### TASK STATEMENT
Beneath this instruction is a listing; print exactly the lines in it starting at the line that contains "correctly skull-stripped and" and going through the line that contains "group-level t-statistic.".

### DATA
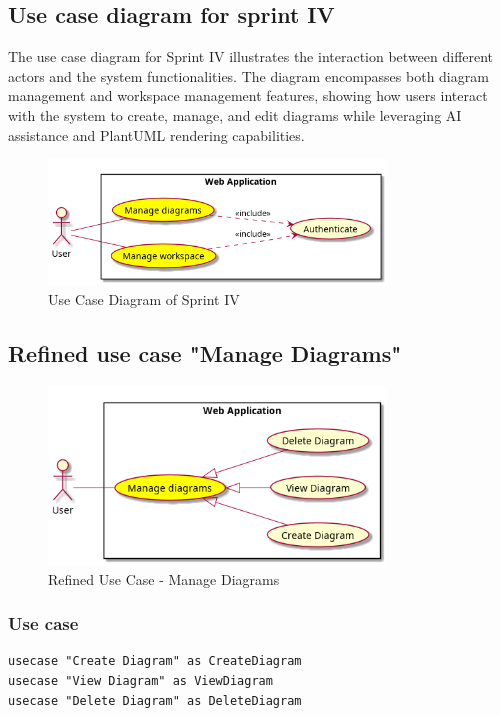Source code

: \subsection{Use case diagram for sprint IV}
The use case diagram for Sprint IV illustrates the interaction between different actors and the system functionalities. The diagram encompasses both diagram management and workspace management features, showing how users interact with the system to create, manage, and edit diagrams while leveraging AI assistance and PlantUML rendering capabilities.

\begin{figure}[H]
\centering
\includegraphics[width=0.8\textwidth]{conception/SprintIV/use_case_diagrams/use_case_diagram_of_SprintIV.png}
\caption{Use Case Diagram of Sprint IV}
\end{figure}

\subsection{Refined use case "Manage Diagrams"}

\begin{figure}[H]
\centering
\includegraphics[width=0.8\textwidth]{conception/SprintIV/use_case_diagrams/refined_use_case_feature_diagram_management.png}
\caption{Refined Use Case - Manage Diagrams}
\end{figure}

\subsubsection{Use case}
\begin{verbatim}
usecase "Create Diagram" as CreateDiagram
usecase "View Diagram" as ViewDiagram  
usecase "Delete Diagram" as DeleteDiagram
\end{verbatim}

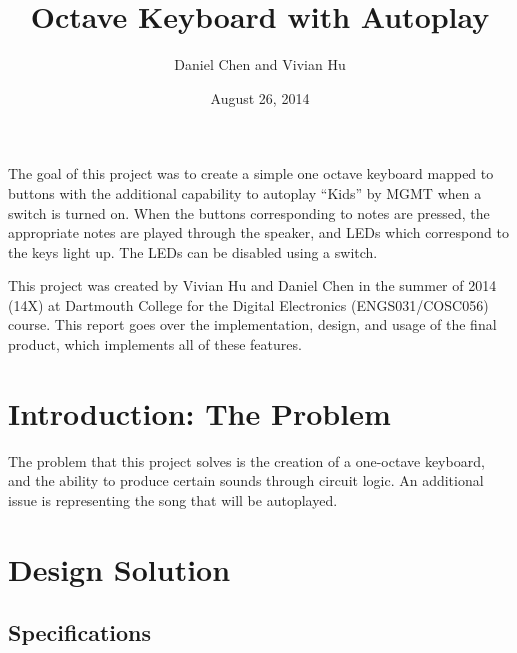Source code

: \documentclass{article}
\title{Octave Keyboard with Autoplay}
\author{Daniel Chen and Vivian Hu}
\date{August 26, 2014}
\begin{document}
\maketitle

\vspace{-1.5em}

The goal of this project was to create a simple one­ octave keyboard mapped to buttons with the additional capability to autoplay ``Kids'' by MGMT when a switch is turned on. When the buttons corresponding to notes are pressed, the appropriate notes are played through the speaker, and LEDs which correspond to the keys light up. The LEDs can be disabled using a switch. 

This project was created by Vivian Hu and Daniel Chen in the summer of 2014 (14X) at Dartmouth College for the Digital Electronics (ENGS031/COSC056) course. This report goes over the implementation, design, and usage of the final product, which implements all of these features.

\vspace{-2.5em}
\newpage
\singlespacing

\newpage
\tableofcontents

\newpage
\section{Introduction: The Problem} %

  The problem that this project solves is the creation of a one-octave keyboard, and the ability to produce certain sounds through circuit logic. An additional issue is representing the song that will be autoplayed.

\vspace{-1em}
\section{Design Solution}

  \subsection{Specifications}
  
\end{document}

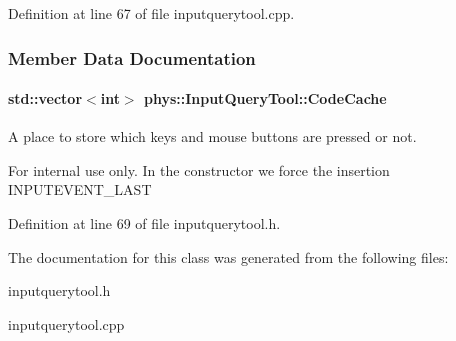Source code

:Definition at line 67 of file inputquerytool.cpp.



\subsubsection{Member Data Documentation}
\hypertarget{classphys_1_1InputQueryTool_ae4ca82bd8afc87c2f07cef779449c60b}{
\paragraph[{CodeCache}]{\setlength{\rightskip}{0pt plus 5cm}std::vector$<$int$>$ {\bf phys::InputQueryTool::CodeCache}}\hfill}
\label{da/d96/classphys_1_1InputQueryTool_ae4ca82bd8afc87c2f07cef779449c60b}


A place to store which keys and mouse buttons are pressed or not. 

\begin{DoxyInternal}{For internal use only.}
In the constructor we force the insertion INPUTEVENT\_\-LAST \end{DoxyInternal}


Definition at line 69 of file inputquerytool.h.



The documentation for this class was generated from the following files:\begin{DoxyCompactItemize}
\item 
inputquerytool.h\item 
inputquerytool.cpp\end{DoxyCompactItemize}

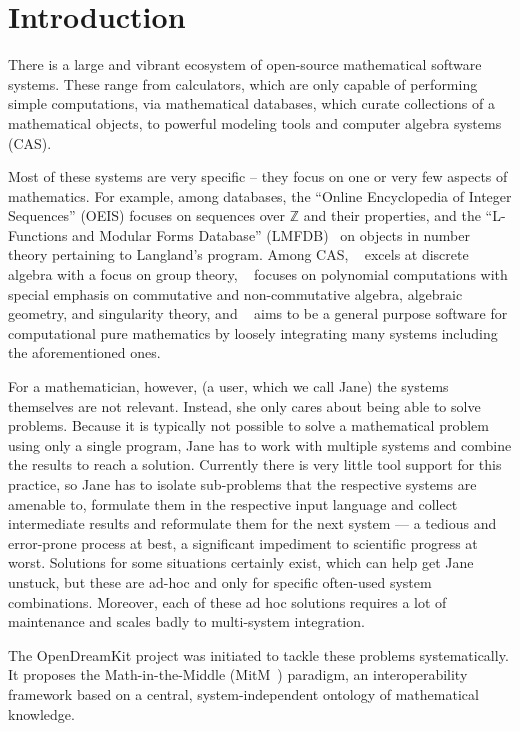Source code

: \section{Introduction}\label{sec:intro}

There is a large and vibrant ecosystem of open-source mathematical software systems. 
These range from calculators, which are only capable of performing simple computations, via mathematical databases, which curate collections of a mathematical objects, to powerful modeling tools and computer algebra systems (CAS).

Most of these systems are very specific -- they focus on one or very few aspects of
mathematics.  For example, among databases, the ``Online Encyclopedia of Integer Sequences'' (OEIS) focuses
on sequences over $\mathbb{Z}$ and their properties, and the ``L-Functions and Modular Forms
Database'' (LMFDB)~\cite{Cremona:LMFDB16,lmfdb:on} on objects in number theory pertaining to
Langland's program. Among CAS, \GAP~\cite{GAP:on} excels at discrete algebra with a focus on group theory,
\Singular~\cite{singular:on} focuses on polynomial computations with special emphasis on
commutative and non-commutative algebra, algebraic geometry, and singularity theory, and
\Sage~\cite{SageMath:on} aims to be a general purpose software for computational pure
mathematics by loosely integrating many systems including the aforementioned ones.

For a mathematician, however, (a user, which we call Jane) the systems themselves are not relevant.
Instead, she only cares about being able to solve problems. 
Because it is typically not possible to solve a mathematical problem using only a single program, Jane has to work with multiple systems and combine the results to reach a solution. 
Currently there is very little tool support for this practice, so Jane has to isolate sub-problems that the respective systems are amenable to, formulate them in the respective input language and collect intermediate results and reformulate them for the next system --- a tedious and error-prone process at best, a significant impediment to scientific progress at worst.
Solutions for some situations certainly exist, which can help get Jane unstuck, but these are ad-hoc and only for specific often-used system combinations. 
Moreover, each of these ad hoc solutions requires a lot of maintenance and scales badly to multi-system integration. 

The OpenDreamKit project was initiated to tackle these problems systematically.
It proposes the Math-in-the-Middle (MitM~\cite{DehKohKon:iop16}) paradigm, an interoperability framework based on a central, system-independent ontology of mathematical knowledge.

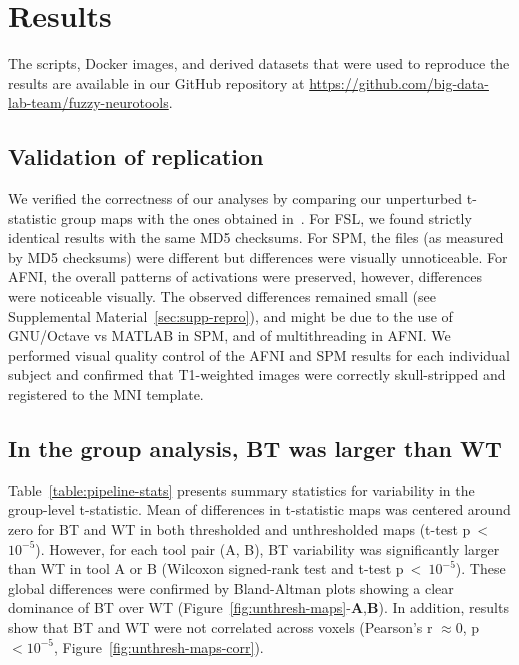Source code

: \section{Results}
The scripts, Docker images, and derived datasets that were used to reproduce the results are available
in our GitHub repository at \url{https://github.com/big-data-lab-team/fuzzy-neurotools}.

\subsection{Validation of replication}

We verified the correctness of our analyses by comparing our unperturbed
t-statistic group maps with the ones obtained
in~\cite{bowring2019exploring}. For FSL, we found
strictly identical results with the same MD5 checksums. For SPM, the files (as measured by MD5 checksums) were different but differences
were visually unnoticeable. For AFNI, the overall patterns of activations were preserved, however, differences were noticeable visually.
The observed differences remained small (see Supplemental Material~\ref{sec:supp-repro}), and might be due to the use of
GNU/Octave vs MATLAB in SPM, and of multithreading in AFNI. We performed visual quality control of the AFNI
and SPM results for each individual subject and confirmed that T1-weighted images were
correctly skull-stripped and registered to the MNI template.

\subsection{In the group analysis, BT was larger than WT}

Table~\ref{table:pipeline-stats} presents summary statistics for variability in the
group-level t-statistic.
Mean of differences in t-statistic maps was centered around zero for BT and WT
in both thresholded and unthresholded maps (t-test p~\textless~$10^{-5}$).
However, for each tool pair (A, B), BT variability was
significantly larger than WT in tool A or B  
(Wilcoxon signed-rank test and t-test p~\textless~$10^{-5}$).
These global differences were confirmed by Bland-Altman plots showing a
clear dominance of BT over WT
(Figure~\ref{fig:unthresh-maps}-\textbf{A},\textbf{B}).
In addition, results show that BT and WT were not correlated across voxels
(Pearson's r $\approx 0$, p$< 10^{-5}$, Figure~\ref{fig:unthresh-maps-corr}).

---

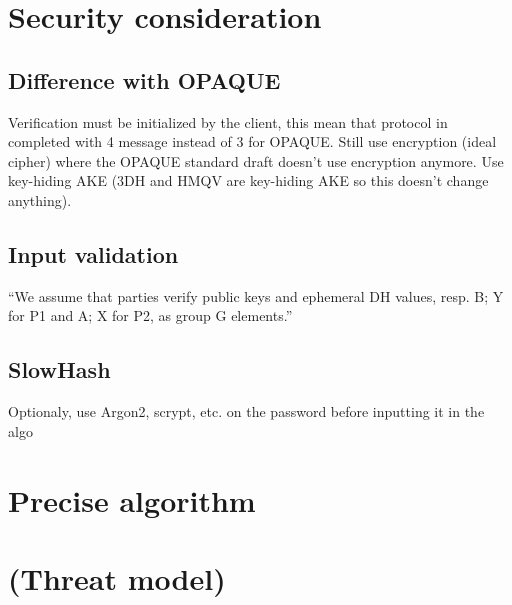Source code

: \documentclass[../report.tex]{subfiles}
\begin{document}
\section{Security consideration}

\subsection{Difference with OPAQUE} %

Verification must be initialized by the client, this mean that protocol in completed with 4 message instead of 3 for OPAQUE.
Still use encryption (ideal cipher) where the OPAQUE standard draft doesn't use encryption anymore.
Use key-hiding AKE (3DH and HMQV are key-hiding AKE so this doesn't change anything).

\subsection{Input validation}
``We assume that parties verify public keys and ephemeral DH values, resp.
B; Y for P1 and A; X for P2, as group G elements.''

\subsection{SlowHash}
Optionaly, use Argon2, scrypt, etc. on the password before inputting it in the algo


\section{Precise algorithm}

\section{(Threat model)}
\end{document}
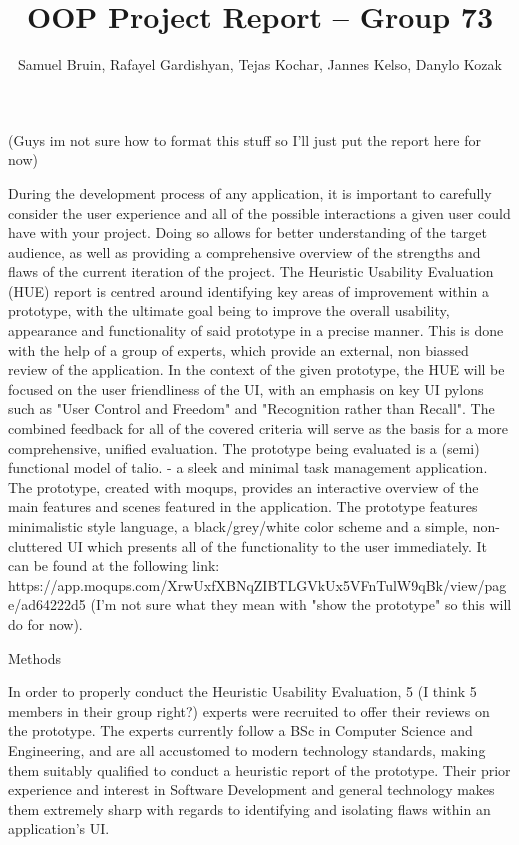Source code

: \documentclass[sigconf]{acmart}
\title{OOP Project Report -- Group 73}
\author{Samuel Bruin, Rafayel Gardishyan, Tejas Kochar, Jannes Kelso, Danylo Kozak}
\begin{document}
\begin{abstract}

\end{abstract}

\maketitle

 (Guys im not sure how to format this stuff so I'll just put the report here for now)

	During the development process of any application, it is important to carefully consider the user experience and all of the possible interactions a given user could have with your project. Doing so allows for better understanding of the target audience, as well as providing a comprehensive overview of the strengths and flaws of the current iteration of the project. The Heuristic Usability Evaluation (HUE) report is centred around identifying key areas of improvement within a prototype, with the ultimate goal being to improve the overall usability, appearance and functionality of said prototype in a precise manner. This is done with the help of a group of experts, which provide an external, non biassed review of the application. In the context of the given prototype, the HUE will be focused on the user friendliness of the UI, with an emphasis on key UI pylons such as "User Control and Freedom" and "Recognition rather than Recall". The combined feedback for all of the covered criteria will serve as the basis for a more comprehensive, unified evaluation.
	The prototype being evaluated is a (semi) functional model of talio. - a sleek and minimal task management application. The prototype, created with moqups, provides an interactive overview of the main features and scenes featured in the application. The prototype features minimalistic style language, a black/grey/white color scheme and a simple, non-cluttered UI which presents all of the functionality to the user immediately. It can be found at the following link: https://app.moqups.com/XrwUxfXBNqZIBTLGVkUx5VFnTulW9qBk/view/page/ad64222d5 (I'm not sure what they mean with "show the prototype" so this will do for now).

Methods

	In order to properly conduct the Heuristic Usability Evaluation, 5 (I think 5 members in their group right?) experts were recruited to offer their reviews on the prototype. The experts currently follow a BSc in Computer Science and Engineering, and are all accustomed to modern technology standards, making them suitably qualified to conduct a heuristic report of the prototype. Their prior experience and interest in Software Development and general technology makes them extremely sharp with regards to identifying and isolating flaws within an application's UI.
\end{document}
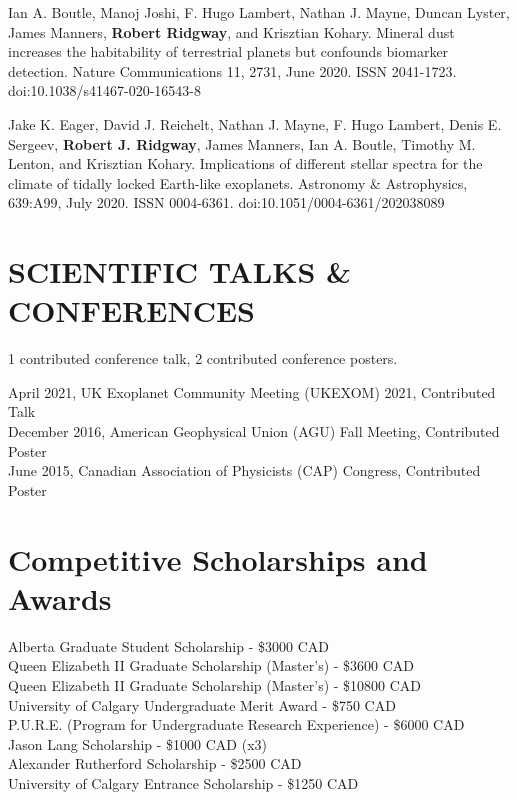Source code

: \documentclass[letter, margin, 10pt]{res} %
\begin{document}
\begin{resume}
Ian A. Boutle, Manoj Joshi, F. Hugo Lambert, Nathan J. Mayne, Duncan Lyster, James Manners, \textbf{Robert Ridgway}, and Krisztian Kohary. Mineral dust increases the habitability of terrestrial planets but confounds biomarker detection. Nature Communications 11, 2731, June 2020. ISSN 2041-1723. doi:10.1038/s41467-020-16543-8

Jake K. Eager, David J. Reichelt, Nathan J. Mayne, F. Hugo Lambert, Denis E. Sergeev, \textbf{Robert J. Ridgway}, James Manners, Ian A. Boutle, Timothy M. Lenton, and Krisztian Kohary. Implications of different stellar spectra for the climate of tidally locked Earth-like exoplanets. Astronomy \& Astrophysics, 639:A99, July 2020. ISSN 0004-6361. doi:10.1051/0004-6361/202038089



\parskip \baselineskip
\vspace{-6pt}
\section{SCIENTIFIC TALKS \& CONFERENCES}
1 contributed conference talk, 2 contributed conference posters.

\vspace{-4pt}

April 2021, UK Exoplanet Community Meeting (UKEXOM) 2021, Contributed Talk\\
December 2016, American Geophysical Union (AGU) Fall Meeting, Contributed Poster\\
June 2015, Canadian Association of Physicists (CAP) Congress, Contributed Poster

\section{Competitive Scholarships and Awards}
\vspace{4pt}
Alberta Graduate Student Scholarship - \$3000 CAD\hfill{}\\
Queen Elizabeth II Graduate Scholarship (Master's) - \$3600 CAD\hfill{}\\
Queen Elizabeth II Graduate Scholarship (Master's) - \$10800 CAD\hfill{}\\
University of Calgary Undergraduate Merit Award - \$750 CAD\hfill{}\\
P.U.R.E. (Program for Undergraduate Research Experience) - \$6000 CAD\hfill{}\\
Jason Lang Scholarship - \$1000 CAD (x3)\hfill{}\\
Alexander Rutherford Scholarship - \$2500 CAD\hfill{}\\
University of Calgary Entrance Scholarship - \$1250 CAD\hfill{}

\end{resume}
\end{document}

### PROBLEM SOLUTION
correctly skull-stripped and registered to the MNI template.

\subsection{In the group analysis, BT was larger than WT}

Table~\ref{table:pipeline-stats} presents summary statistics for variability in the
group-level t-statistic.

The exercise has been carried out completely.